Wasser folgt der Schwerkraft, und dann kann es ablaufen. Wenn dein Boden zu wasserundurchlässig ist, sehr tonig z.B., würde ich zusätzlich zu der Schrägung umgraben und ein bisschen Sand untermischen, dann kann das Wasser in der obersten Schicht ablaufen. Kannst es dann wieder festklopfen.
Das wäre eine dauerhafte Lösung. Anders kann man einen Boden schlecht trockenlegen meinen Kenntnissen nach, hoffe es hat vllt geholfen
EDIT: Mir ist noch ne andere Lösung engefallen, würde es aber mit der ersten versuchen: Wenn du denkst du bekommst das nicht hin kannst du vielleicht Steinplatten drüberlegen, die trocknen auch schlecht aber besser als die Erde. Wäre ja nur eine Stelle (weiß ja nicht wie groß die ist).
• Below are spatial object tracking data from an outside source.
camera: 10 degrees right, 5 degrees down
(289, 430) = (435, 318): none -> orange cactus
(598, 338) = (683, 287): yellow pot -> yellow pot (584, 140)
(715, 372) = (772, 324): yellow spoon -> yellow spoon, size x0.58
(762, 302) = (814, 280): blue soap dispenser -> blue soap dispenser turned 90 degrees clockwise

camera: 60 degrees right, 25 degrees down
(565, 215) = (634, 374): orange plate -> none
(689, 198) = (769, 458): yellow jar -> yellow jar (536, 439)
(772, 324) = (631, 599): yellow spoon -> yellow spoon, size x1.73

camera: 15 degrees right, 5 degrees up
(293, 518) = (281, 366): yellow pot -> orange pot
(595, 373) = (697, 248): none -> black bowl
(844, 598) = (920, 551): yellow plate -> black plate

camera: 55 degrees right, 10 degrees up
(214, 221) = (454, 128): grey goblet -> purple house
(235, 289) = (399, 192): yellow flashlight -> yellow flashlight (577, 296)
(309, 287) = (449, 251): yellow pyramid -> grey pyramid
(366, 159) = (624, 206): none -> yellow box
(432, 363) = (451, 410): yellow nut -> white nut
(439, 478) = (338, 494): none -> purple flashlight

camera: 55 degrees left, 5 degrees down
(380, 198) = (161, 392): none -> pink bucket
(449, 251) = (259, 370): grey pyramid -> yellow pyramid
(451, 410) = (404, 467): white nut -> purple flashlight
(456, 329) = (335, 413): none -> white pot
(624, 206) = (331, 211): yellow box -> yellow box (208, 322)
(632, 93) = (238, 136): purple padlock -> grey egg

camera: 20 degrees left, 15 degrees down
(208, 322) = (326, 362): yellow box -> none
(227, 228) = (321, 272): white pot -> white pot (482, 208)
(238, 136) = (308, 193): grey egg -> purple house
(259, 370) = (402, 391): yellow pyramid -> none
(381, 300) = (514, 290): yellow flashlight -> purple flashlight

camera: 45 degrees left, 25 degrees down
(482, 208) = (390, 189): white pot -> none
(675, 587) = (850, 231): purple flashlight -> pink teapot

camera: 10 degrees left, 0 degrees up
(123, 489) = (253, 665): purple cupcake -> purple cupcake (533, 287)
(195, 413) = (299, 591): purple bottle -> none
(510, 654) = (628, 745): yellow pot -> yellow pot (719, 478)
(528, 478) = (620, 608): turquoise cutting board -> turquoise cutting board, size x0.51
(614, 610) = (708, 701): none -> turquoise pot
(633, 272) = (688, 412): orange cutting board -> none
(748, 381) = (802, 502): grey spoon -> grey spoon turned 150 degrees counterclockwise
Stroh würde ich nicht drüberlegen - wenn die Erde da schlecht trocknet hast du dann auch feuchtes Stroh da liegen, was nicht richtig trocknet. Das ist zwar als Übergangslösung evtl. eine gute Idee, da Stroh gut durchlüftet ist und so besser Feuchtigkeit abgibt als Erde, aber dauerhaft würd ich's eher nicht machen, da trotzdem Feuchtgkeit drin bleibt - ist aber nur meine Meinung
Zudem muss ich sagen, dass das nicht unbedingt ein Problem sein MUSS: Ich weiß nicht, wie sehr das bei Kaninchen ist, aber solange keine Pfützen drinstehen ist Feuchtgkeit nicht so schlimm. Momentan regnet es nunmal viel (zumindest bei uns

) und dann ist die Erde feucht, damit müssten sie eigentlich klar kommen, wenn sie das Wetter draußen gewohnt sind Tag und Nacht und sie ein Haus oder eine Stelle haben, an der es trocken ist und sie es sich gemütlich machen können. Müssen sie in der Natur ja auch

Und wenn die Sonne etwas länger scheint und die Temperaturen steigen wird es da auch trocken.